Then Mrs. Bradford spoke again. "Why not leave that dusting, Ethel? You have been at it all day."

"Somebody must," said Miss Ethel, going on dusting.

"Well, I only wish I could do more," said Mrs. Bradford, comfortably turning her page with a rustling crackle. "But my legs have given way ever since I was married. I don't know why, I'm sure; but marriage does seem to affect the constitution in queer ways."

Miss Ethel felt—as she was intended to feel—that it was not within her power to comprehend the mysteries of the conjugal state; so acquiescing from long habit in her sister's torpidity, she went on with her dusting.

But her head ached appallingly, and she looked at the clock-hands nearing five with a feeling that she could bear the sounds of building so long and no longer. If they lasted a single minute beyond that time something inside her head would snap. Knock—knock—knock; scrape—scrape; the thud of something thrown down. She felt her breath coming fast as she waited for the moment when her aching senses would be lulled by the cessation of it all—when she would rest on a blissful silence.

"Thank God, it's five o'clock!" she said, flinging down her duster.
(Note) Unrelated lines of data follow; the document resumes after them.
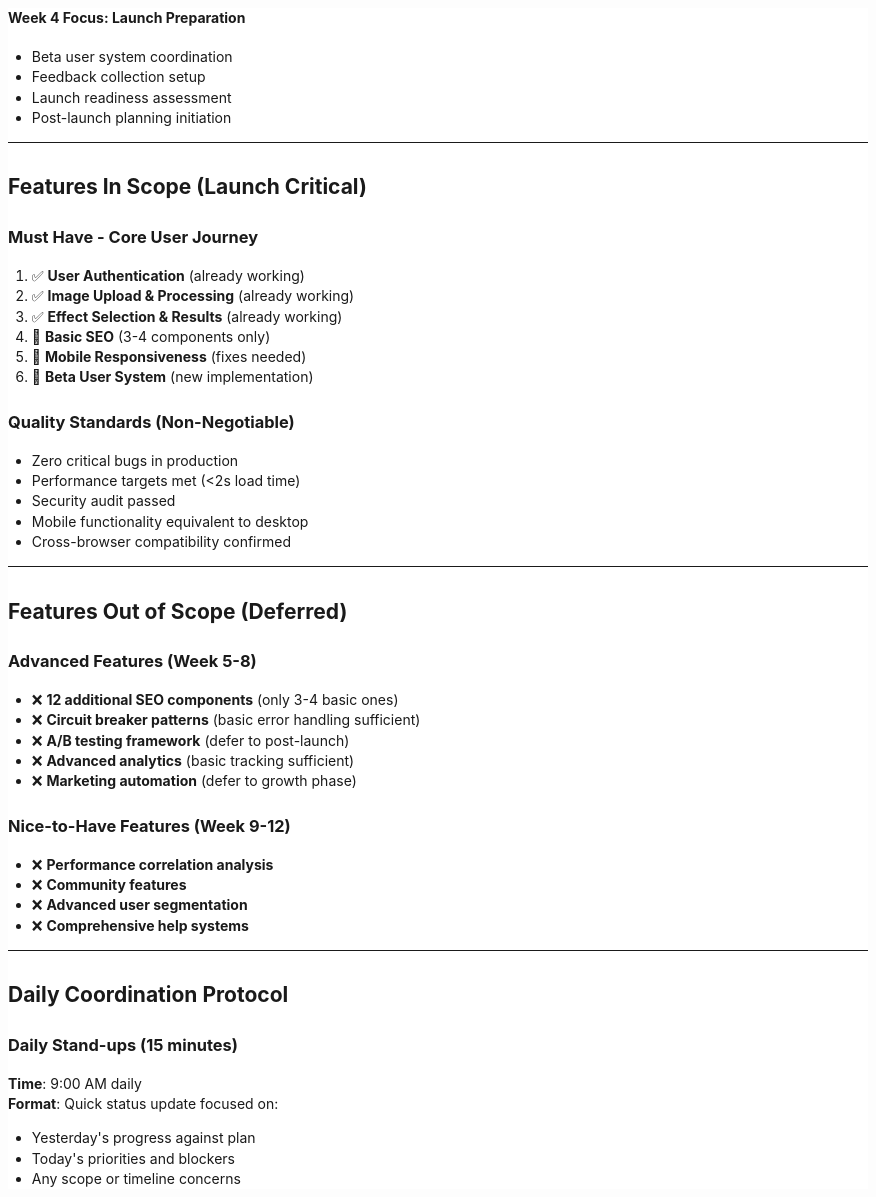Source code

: #### **Week 4 Focus: Launch Preparation**
- Beta user system coordination
- Feedback collection setup
- Launch readiness assessment
- Post-launch planning initiation

---

## Features In Scope (Launch Critical)

### **Must Have - Core User Journey**
1. ✅ **User Authentication** (already working)
2. ✅ **Image Upload & Processing** (already working)
3. ✅ **Effect Selection & Results** (already working)
4. 🔄 **Basic SEO** (3-4 components only)
5. 🔄 **Mobile Responsiveness** (fixes needed)
6. 🔄 **Beta User System** (new implementation)

### **Quality Standards (Non-Negotiable)**
- Zero critical bugs in production
- Performance targets met (<2s load time)
- Security audit passed
- Mobile functionality equivalent to desktop
- Cross-browser compatibility confirmed

---

## Features Out of Scope (Deferred)

### **Advanced Features (Week 5-8)**
- ❌ **12 additional SEO components** (only 3-4 basic ones)
- ❌ **Circuit breaker patterns** (basic error handling sufficient)
- ❌ **A/B testing framework** (defer to post-launch)
- ❌ **Advanced analytics** (basic tracking sufficient)
- ❌ **Marketing automation** (defer to growth phase)

### **Nice-to-Have Features (Week 9-12)**
- ❌ **Performance correlation analysis**
- ❌ **Community features**
- ❌ **Advanced user segmentation**
- ❌ **Comprehensive help systems**

---

## Daily Coordination Protocol

### **Daily Stand-ups (15 minutes)**
**Time**: 9:00 AM daily  
**Format**: Quick status update focused on:
- Yesterday's progress against plan
- Today's priorities and blockers
- Any scope or timeline concerns
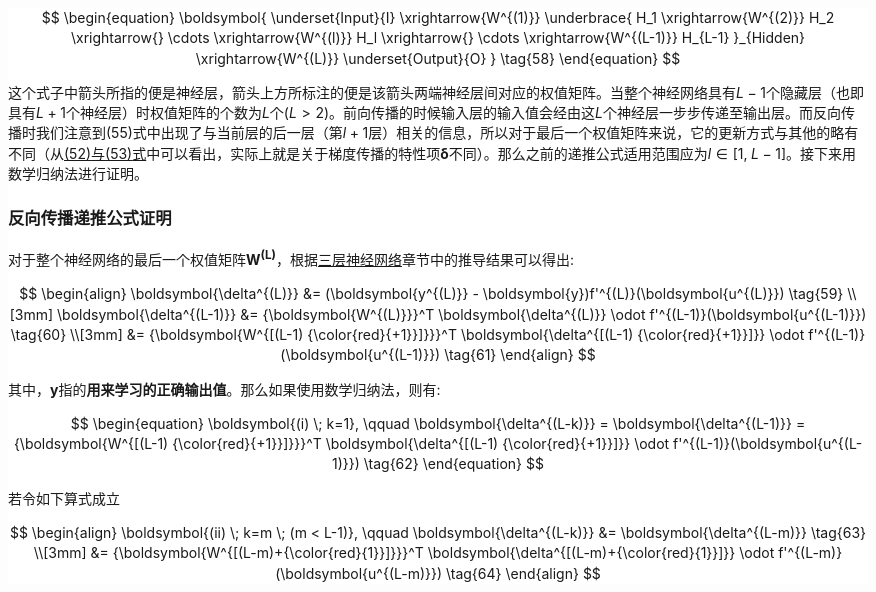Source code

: $$
\begin{equation}
    \boldsymbol{
        \underset{Input}{I} \xrightarrow{W^{(1)}} 
        \underbrace{
            H_1 \xrightarrow{W^{(2)}} H_2 \xrightarrow{} \cdots \xrightarrow{W^{(l)}} H_l \xrightarrow{} \cdots \xrightarrow{W^{(L-1)}} H_{L-1}
        }_{Hidden}
         \xrightarrow{W^{(L)}} \underset{Output}{O}
    } \tag{58}
\end{equation}
$$

这个式子中箭头所指的便是神经层，箭头上方所标注的便是该箭头两端神经层间对应的权值矩阵。当整个神经网络具有$L-1$个隐藏层（也即具有$L+1$个神经层）时权值矩阵的个数为$L$个$(L > 2)$。前向传播的时候输入层的输入值会经由这$L$个神经层一步步传递至输出层。而反向传播时我们注意到$(55)$式中出现了与当前层的后一层（第$l+1$层）相关的信息，所以对于最后一个权值矩阵来说，它的更新方式与其他的略有不同（从[$(52)$与$(53)$式](#50-53)中可以看出，实际上就是关于梯度传播的特性项$\boldsymbol{\delta}$不同）。那么之前的递推公式适用范围应为$l \in [1, \;L-1]$。接下来用数学归纳法进行证明。

### 反向传播递推公式证明
对于整个神经网络的最后一个权值矩阵$\boldsymbol{W^{(L)}}$，根据[三层神经网络](#50-53)章节中的推导结果可以得出:

$$
\begin{align}
    \boldsymbol{\delta^{(L)}} 
    &= 
    (\boldsymbol{y^{(L)}} - \boldsymbol{y})f'^{(L)}(\boldsymbol{u^{(L)}}) \tag{59} \\[3mm]
    \boldsymbol{\delta^{(L-1)}}
    &= 
    {\boldsymbol{W^{(L)}}}^T \boldsymbol{\delta^{(L)}} \odot f'^{(L-1)}(\boldsymbol{u^{(L-1)}}) \tag{60} \\[3mm]
    &= 
    {\boldsymbol{W^{[(L-1) {\color{red}{+1}}]}}}^T \boldsymbol{\delta^{[(L-1) {\color{red}{+1}}]}} \odot f'^{(L-1)}(\boldsymbol{u^{(L-1)}}) \tag{61}
\end{align}
$$

其中，$\boldsymbol{y}$指的**用来学习的正确输出值**。那么如果使用数学归纳法，则有:

$$
\begin{equation}
    \boldsymbol{(i) \; k=1}, \qquad \boldsymbol{\delta^{(L-k)}} = \boldsymbol{\delta^{(L-1)}} = {\boldsymbol{W^{[(L-1) {\color{red}{+1}}]}}}^T \boldsymbol{\delta^{[(L-1) {\color{red}{+1}}]}} \odot f'^{(L-1)}(\boldsymbol{u^{(L-1)}}) \tag{62}
\end{equation}
$$

若令如下算式成立

$$
\begin{align}
    \boldsymbol{(ii) \; k=m \; (m < L-1)}, \qquad \boldsymbol{\delta^{(L-k)}} 
    &= 
    \boldsymbol{\delta^{(L-m)}} \tag{63} \\[3mm]
    &= {\boldsymbol{W^{[(L-m)+{\color{red}{1}}]}}}^T \boldsymbol{\delta^{[(L-m)+{\color{red}{1}}]}} \odot f'^{(L-m)}(\boldsymbol{u^{(L-m)}}) \tag{64}
\end{align}
$$
<div id="6970"></div>
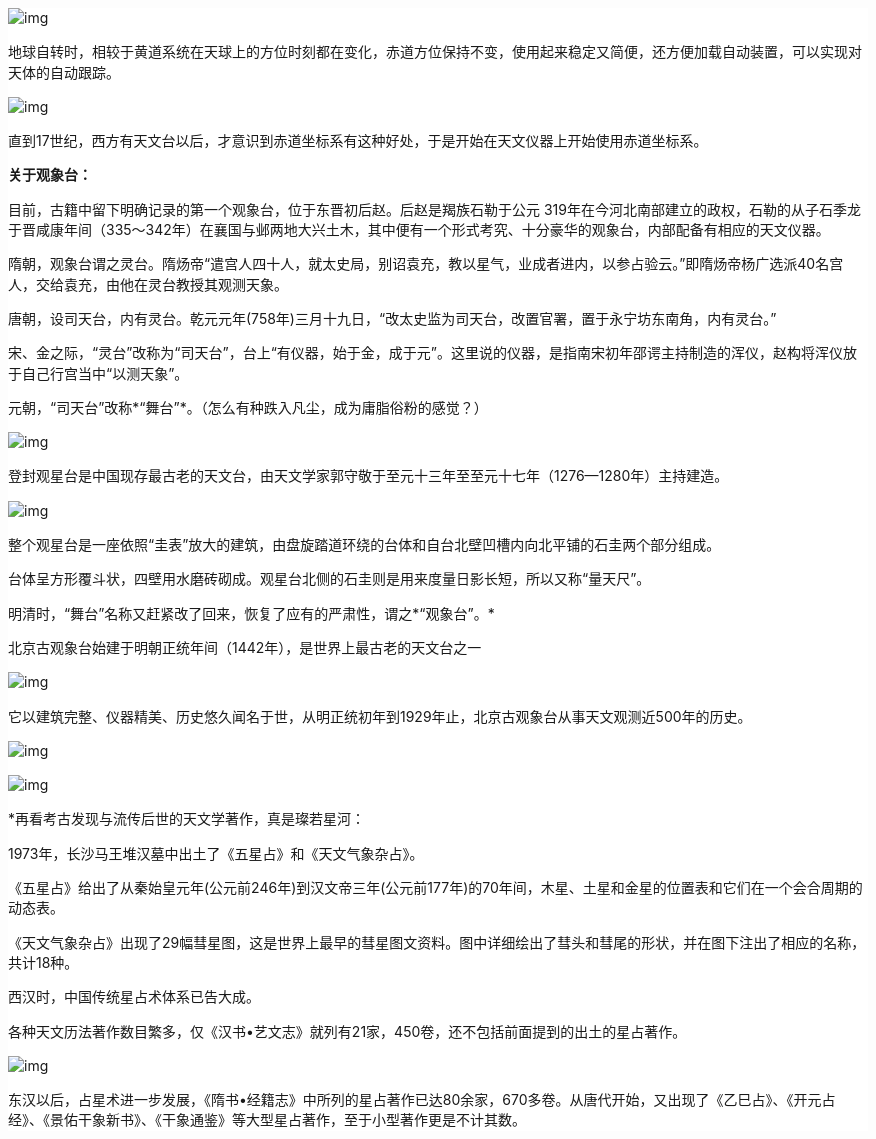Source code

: ![img](./img/53-15.jpeg)

地球自转时，相较于黄道系统在天球上的方位时刻都在变化，赤道方位保持不变，使用起来稳定又简便，还方便加载自动装置，可以实现对天体的自动跟踪。

![img](./img/53-16.jpeg)

直到17世纪，西方有天文台以后，才意识到赤道坐标系有这种好处，于是开始在天文仪器上开始使用赤道坐标系。

**关于观象台：**

目前，古籍中留下明确记录的第一个观象台，位于东晋初后赵。后赵是羯族石勒于公元
319年在今河北南部建立的政权，石勒的从子石季龙于晋咸康年间（335～342年）在襄国与邺两地大兴土木，其中便有一个形式考究、十分豪华的观象台，内部配备有相应的天文仪器。

隋朝，观象台谓之灵台。隋炀帝“遣宫人四十人，就太史局，别诏袁充，教以星气，业成者进内，以参占验云。”即隋炀帝杨广选派40名宫人，交给袁充，由他在灵台教授其观测天象。

唐朝，设司天台，内有灵台。乾元元年(758年)三月十九日，“改太史监为司天台，改置官署，置于永宁坊东南角，内有灵台。”

宋、金之际，“灵台”改称为“司天台”，台上“有仪器，始于金，成于元”。这里说的仪器，是指南宋初年邵谔主持制造的浑仪，赵构将浑仪放于自己行宫当中“以测天象”。

元朝，“司天台”改称\*“舞台”\*。（怎么有种跌入凡尘，成为庸脂俗粉的感觉？）

![img](./img/53-17.jpeg)

登封观星台是中国现存最古老的天文台，由天文学家郭守敬于至元十三年至至元十七年（1276&#x2014;1280年）主持建造。

![img](./img/53-18.jpeg)

整个观星台是一座依照“圭表”放大的建筑，由盘旋踏道环绕的台体和自台北壁凹槽内向北平铺的石圭两个部分组成。

台体呈方形覆斗状，四壁用水磨砖砌成。观星台北侧的石圭则是用来度量日影长短，所以又称“量天尺”。

明清时，“舞台”名称又赶紧改了回来，恢复了应有的严肃性，谓之\*“观象台”。\*

北京古观象台始建于明朝正统年间（1442年），是世界上最古老的天文台之一

![img](./img/53-19.jpeg)

它以建筑完整、仪器精美、历史悠久闻名于世，从明正统初年到1929年止，北京古观象台从事天文观测近500年的历史。

![img](./img/53-20.jpeg)

![img](./img/53-21.jpeg)

\*再看考古发现与流传后世的天文学著作，真是璨若星河：

1973年，长沙马王堆汉墓中出土了《五星占》和《天文气象杂占》。

《五星占》给出了从秦始皇元年(公元前246年)到汉文帝三年(公元前177年)的70年间，木星、土星和金星的位置表和它们在一个会合周期的动态表。

《天文气象杂占》出现了29幅彗星图，这是世界上最早的彗星图文资料。图中详细绘出了彗头和彗尾的形状，并在图下注出了相应的名称，共计18种。

西汉时，中国传统星占术体系已告大成。

各种天文历法著作数目繁多，仅《汉书•艺文志》就列有21家，450卷，还不包括前面提到的出土的星占著作。

![img](./img/53-22.jpeg)

东汉以后，占星术进一步发展，《隋书•经籍志》中所列的星占著作已达80余家，670多卷。从唐代开始，又出现了《乙巳占》、《开元占经》、《景佑干象新书》、《干象通鉴》等大型星占著作，至于小型著作更是不计其数。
"Yes. The men will be leaving work now," said Mrs. Bradford.

Miss Ethel continued her work again, moving quietly about the room. Wave after wave of wet salt air was rolling in from the sea, pressing upon that which travelled slowly inland, so that the roke grew very dense, and the little house seemed to be cut off from all the world.

Miss Ethel sat down and leaned her head back with her eyes shut: Mrs. Bradford continued to read the paper, then rustled a page and looked at her sister over it. As she did so, Miss Ethel sat up with a jerk and stared across the room.

"Bless me!" said Mrs. Bradford, "what are you staring at me like that for, Ethel? Do I look ill?" And she began to wonder if she felt ill, for she always feared a stroke.